Peripheral European corporate bond supply surges

* Spanish corporate bond issuance up 45% in 2013

* GIIPS issuance up 22% versus 2012

* Hunt for yield ensures additional supply is absorbed

By Josie Cox

LONDON, Feb 18 (IFR) - Spanish corporate bond issuance surged by 45% in 2013, spurred by investors’ hunt for yield and banks’ lasting hesitancy to lend in a sluggishly recovering peripheral Europe, Fitch said on Tuesday.

According to a report published by the rating agency, bond issuance from Greek, Irish, Italian, Portuguese and Spanish corporates rose by 22% last year, with Spain leading the field, while the ratio of bonds to total new debt edged up to 43%, from 40% in 2012.
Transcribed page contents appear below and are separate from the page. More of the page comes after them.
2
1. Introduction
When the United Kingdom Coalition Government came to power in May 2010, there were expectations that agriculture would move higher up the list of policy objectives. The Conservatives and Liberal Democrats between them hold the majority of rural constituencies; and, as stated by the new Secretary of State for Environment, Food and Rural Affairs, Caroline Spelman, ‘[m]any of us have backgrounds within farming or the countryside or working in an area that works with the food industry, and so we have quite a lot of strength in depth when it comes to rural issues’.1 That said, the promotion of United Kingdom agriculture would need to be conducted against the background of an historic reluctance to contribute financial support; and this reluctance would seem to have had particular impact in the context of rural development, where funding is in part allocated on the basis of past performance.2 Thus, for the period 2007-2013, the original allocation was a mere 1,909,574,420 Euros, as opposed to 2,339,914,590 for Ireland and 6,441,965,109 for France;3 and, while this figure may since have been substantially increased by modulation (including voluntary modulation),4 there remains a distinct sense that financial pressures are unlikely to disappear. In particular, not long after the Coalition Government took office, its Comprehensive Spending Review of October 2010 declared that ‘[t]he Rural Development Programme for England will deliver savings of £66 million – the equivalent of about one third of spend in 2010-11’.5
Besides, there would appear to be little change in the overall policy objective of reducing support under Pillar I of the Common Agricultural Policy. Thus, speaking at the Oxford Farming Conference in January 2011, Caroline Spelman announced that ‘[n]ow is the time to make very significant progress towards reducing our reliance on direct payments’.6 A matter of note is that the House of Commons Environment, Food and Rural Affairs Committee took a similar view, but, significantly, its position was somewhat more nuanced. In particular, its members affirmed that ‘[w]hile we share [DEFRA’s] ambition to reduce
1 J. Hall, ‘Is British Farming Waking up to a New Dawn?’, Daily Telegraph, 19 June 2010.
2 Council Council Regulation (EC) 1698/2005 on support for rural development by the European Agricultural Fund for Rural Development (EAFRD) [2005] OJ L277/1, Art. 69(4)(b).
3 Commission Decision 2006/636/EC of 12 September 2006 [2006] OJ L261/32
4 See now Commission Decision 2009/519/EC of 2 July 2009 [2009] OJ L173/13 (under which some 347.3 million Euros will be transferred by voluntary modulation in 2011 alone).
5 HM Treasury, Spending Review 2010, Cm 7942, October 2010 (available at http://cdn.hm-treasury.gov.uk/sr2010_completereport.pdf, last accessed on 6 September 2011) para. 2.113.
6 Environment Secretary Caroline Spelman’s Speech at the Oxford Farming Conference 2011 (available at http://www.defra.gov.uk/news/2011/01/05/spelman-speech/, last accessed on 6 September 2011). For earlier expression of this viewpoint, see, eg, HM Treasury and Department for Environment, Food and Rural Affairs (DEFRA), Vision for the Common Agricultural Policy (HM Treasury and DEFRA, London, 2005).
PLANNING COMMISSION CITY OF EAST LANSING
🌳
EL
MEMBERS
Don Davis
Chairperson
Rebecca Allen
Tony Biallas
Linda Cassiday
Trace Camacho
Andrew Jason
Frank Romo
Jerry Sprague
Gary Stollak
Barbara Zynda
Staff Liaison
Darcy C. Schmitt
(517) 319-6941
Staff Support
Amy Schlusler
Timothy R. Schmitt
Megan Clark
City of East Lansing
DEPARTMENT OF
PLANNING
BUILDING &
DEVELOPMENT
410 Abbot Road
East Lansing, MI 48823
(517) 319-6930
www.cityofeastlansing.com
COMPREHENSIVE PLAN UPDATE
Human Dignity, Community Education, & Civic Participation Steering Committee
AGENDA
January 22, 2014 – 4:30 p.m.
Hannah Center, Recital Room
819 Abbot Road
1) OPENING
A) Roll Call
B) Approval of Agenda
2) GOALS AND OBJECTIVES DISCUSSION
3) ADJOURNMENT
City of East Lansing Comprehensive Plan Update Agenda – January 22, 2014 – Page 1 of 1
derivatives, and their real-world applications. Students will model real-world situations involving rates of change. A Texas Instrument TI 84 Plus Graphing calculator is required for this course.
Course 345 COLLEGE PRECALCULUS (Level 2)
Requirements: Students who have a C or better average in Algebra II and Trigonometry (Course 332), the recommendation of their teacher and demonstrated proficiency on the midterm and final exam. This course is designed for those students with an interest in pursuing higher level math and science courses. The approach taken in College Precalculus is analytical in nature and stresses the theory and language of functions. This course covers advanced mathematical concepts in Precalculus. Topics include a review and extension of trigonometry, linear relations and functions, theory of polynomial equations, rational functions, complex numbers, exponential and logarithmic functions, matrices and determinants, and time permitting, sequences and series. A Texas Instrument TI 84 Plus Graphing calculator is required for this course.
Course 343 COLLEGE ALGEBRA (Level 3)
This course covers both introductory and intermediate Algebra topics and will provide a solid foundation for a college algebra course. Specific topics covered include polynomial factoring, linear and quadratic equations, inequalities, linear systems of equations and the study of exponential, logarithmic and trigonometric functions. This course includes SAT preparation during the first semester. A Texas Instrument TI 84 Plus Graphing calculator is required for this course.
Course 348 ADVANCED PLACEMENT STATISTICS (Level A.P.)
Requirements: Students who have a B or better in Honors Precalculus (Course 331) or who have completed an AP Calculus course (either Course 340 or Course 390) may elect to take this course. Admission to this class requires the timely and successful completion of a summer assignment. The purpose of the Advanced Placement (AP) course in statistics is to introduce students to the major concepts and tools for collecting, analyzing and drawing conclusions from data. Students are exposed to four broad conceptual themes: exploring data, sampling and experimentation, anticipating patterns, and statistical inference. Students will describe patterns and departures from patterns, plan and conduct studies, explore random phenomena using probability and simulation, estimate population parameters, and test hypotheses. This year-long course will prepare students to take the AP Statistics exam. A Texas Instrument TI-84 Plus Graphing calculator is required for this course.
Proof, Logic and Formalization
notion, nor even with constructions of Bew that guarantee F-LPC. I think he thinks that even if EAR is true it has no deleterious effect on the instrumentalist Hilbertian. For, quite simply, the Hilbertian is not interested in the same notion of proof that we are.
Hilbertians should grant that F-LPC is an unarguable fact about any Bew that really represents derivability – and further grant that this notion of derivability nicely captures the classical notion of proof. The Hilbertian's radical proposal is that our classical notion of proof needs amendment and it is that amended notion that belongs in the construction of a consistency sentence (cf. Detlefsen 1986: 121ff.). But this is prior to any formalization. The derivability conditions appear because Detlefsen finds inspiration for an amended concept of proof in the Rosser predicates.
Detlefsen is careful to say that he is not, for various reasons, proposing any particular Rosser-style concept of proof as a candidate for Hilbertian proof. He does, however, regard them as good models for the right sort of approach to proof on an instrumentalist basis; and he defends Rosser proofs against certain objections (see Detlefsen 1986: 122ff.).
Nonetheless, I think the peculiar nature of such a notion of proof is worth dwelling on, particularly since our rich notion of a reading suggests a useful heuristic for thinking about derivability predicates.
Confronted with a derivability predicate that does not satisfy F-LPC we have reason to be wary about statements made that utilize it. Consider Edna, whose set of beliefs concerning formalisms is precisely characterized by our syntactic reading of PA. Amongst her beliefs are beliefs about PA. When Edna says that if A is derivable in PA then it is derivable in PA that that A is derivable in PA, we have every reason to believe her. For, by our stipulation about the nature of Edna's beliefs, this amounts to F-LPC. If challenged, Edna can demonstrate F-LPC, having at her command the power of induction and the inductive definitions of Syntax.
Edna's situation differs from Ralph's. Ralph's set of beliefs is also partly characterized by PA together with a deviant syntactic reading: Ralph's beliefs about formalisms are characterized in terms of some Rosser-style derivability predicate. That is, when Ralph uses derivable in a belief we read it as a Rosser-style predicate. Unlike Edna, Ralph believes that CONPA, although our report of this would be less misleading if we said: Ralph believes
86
“Increased bond issuance by companies in non-core countries, not just in absolute terms but also relative to bank borrowing, indicates that banks are unwilling or unable to support economic growth in the corporate sector in the slowly recovering periphery,” strategists wrote in the report.

They added, however, that asset managers’ hunt for yield - fuelled by overall improving economic sentiment compressing spreads on core paper - was enough for the uptick in supply to be absorbed.

According to IFR data, bond transactions from peripheral Europe, and especially Spain and Italy, were some of the most sought after, despite sometimes offering skinny or no premiums at all.

Italian motorway operator Atlantia, for example, in September last year printed EUR750m of eight-year bonds at mid-swaps 128bp, flat to secondaries, on a near EUR3bn book. The notes were quoted around swaps plus 109bp on Tuesday, according to Tradeweb.

In Europe as a whole, corporates raised a total of EUR446bn in bonds in 2013, down 6% on the prior year.

Fitch noted that following a strong start to 2014, the European corporate bond market is likely to see continued pre-financing activity and deepening of the market with more new issuers seeking greater funding diversity.